GOAL OF THE EXERCISE ->
For the data below, give again exactly the lines from the one containing "ngày sa-bát; </span>" through the one containing "Trời của các ngươi. <br/></span>", both ends included, and no others.

PROVIDED RECORDS ->
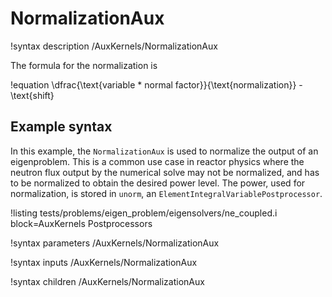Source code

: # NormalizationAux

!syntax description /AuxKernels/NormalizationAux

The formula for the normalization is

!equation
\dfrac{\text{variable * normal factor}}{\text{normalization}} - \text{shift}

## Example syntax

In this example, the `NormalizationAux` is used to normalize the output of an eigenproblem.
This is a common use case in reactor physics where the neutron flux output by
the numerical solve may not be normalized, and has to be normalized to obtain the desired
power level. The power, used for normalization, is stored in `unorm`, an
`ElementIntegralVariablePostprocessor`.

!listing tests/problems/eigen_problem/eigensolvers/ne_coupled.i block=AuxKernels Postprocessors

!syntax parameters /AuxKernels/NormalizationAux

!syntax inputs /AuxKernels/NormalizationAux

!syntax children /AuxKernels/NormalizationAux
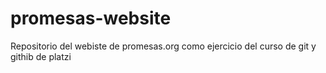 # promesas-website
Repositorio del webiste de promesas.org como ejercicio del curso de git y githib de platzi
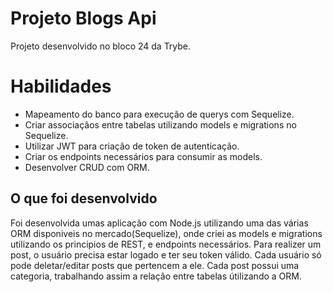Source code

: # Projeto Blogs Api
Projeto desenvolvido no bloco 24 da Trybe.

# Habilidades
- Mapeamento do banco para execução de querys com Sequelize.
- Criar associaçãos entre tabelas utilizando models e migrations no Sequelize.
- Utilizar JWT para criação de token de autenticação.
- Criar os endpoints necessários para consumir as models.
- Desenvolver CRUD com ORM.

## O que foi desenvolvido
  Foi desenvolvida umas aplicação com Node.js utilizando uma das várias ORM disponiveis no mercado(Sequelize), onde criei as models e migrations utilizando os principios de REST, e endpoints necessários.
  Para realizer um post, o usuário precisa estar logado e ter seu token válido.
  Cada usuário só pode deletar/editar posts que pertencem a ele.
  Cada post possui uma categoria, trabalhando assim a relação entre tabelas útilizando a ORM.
...
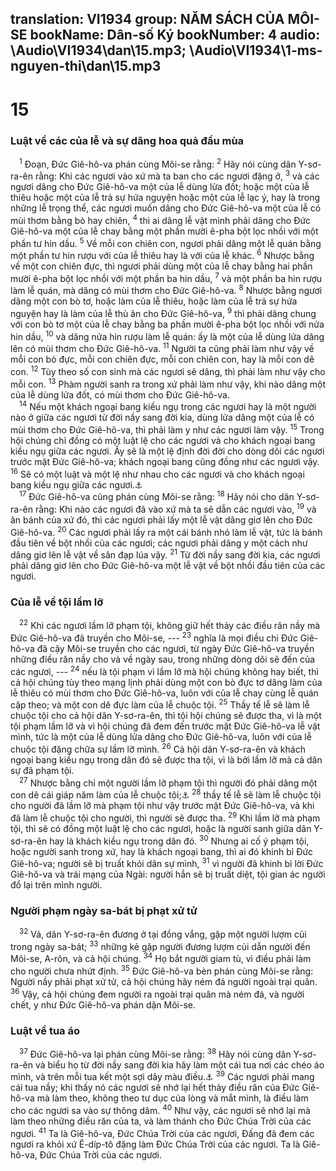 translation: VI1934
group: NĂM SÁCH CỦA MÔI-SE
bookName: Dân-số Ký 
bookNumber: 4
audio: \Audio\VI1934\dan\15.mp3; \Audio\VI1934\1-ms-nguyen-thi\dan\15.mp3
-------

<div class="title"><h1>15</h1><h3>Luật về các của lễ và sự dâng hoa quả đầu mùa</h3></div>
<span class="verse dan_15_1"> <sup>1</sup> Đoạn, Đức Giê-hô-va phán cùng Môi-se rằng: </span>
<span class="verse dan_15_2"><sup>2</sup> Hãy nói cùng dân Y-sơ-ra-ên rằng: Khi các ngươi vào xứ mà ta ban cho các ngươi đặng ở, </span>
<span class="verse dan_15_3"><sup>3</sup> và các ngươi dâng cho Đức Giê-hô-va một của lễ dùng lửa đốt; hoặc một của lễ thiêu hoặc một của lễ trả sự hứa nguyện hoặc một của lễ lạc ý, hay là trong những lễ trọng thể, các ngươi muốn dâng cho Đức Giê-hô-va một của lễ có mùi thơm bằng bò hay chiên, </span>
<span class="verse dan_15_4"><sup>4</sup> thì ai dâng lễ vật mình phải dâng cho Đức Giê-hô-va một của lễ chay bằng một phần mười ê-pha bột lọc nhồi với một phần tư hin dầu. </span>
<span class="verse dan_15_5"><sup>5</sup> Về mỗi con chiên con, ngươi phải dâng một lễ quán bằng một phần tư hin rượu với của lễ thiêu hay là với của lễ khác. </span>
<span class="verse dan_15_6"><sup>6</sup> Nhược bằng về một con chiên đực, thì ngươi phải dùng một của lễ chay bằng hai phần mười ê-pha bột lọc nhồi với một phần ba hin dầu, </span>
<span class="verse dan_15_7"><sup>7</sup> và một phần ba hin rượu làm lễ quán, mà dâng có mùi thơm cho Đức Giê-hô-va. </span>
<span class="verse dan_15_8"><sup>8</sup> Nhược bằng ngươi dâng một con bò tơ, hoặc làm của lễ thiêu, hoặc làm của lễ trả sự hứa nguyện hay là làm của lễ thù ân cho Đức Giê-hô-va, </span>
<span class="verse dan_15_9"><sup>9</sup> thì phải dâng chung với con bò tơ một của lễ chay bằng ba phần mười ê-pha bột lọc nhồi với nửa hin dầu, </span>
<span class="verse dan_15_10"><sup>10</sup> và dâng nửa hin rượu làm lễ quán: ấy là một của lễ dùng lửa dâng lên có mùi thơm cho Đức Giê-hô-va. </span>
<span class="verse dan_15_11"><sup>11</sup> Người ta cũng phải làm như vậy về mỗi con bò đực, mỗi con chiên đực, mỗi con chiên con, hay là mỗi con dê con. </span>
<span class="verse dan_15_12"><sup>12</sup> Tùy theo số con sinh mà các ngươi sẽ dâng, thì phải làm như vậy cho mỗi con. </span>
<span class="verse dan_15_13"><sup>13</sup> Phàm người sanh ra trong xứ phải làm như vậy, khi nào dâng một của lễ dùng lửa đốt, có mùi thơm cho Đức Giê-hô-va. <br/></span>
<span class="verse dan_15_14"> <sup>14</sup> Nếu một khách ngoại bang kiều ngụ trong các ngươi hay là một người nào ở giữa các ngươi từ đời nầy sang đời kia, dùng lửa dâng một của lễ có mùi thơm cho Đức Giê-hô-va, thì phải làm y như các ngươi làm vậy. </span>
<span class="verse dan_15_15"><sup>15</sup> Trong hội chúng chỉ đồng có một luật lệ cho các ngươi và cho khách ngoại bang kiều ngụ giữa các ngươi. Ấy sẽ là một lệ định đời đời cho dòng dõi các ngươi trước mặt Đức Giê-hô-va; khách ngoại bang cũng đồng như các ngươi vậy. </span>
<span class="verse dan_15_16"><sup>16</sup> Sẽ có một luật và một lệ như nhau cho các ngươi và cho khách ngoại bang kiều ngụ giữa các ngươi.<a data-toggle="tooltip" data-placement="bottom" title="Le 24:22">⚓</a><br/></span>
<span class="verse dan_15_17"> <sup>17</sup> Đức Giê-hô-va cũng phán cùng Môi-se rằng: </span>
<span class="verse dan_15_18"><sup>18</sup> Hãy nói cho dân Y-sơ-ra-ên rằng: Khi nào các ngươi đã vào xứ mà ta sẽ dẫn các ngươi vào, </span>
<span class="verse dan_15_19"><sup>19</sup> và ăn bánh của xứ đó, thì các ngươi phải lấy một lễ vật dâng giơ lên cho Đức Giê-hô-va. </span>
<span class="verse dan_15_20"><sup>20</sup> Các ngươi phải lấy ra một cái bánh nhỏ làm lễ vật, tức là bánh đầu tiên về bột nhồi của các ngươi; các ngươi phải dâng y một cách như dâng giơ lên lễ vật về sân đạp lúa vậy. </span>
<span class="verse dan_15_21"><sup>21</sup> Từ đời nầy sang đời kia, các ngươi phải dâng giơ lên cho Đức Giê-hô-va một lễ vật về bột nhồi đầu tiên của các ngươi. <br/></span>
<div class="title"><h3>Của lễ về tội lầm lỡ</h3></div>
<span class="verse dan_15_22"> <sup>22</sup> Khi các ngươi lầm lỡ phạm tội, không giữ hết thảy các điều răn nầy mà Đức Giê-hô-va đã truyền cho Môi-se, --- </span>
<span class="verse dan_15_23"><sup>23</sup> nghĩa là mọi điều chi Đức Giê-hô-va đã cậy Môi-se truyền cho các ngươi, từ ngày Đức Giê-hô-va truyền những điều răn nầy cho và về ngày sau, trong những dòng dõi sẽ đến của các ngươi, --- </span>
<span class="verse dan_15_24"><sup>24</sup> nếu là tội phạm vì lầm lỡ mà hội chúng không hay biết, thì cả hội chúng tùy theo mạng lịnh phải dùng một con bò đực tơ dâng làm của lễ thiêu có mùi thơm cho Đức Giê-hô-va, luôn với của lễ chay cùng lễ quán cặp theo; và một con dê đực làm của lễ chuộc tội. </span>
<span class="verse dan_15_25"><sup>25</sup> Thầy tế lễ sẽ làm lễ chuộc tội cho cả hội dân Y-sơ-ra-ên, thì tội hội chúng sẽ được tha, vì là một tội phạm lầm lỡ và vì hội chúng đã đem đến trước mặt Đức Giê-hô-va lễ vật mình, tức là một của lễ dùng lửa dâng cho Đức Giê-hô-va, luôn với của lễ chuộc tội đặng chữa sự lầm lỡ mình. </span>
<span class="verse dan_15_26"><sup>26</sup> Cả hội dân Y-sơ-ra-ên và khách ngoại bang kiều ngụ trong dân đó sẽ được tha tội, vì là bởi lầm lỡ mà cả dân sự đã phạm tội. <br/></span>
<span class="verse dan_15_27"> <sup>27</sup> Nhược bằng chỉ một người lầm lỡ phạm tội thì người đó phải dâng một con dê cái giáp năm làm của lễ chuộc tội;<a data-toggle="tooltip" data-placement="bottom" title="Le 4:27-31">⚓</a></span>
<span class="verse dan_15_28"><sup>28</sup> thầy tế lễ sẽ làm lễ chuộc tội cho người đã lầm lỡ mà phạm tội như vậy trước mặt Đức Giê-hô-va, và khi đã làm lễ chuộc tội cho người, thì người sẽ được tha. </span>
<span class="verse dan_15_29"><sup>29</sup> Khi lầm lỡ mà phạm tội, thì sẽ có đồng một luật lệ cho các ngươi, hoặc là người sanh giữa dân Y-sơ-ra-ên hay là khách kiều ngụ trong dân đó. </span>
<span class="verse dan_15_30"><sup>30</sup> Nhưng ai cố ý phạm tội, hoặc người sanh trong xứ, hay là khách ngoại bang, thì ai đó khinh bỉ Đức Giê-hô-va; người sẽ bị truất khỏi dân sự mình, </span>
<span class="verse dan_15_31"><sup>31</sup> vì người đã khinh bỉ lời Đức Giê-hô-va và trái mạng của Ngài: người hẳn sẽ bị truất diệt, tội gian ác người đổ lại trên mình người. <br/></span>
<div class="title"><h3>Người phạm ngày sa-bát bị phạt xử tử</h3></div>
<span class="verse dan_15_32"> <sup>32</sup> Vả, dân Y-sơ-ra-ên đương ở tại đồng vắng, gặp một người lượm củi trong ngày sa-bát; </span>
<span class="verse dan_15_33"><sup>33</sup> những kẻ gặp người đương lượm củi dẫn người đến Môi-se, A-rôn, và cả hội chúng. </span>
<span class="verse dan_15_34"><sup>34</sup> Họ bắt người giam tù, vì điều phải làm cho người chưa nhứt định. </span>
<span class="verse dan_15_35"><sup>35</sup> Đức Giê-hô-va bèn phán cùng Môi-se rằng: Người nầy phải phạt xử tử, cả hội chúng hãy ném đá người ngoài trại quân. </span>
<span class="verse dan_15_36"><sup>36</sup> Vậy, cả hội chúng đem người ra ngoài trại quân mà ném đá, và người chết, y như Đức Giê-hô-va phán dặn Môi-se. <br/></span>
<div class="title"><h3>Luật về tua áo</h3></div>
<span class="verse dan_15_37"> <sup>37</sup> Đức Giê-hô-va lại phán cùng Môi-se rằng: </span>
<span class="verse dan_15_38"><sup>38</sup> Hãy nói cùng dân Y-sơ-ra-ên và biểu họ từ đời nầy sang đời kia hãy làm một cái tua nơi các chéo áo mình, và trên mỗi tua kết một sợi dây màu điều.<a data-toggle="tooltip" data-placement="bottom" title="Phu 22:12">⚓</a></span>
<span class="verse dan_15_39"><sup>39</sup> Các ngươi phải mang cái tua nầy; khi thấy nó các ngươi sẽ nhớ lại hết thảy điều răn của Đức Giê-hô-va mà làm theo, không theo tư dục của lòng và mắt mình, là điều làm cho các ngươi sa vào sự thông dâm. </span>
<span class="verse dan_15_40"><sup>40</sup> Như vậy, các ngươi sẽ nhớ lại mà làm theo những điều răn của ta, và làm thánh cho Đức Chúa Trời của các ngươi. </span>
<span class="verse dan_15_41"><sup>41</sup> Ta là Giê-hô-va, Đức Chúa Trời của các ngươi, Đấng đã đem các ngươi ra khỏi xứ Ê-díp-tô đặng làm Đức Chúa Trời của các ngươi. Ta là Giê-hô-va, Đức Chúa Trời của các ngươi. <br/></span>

WRITTEN ANSWER ->
<span class="verse dan_15_32"> <sup>32</sup> Vả, dân Y-sơ-ra-ên đương ở tại đồng vắng, gặp một người lượm củi trong ngày sa-bát; </span>
<span class="verse dan_15_33"><sup>33</sup> những kẻ gặp người đương lượm củi dẫn người đến Môi-se, A-rôn, và cả hội chúng. </span>
<span class="verse dan_15_34"><sup>34</sup> Họ bắt người giam tù, vì điều phải làm cho người chưa nhứt định. </span>
<span class="verse dan_15_35"><sup>35</sup> Đức Giê-hô-va bèn phán cùng Môi-se rằng: Người nầy phải phạt xử tử, cả hội chúng hãy ném đá người ngoài trại quân. </span>
<span class="verse dan_15_36"><sup>36</sup> Vậy, cả hội chúng đem người ra ngoài trại quân mà ném đá, và người chết, y như Đức Giê-hô-va phán dặn Môi-se. <br/></span>
<div class="title"><h3>Luật về tua áo</h3></div>
<span class="verse dan_15_37"> <sup>37</sup> Đức Giê-hô-va lại phán cùng Môi-se rằng: </span>
<span class="verse dan_15_38"><sup>38</sup> Hãy nói cùng dân Y-sơ-ra-ên và biểu họ từ đời nầy sang đời kia hãy làm một cái tua nơi các chéo áo mình, và trên mỗi tua kết một sợi dây màu điều.<a data-toggle="tooltip" data-placement="bottom" title="Phu 22:12">⚓</a></span>
<span class="verse dan_15_39"><sup>39</sup> Các ngươi phải mang cái tua nầy; khi thấy nó các ngươi sẽ nhớ lại hết thảy điều răn của Đức Giê-hô-va mà làm theo, không theo tư dục của lòng và mắt mình, là điều làm cho các ngươi sa vào sự thông dâm. </span>
<span class="verse dan_15_40"><sup>40</sup> Như vậy, các ngươi sẽ nhớ lại mà làm theo những điều răn của ta, và làm thánh cho Đức Chúa Trời của các ngươi. </span>
<span class="verse dan_15_41"><sup>41</sup> Ta là Giê-hô-va, Đức Chúa Trời của các ngươi, Đấng đã đem các ngươi ra khỏi xứ Ê-díp-tô đặng làm Đức Chúa Trời của các ngươi. Ta là Giê-hô-va, Đức Chúa Trời của các ngươi. <br/></span>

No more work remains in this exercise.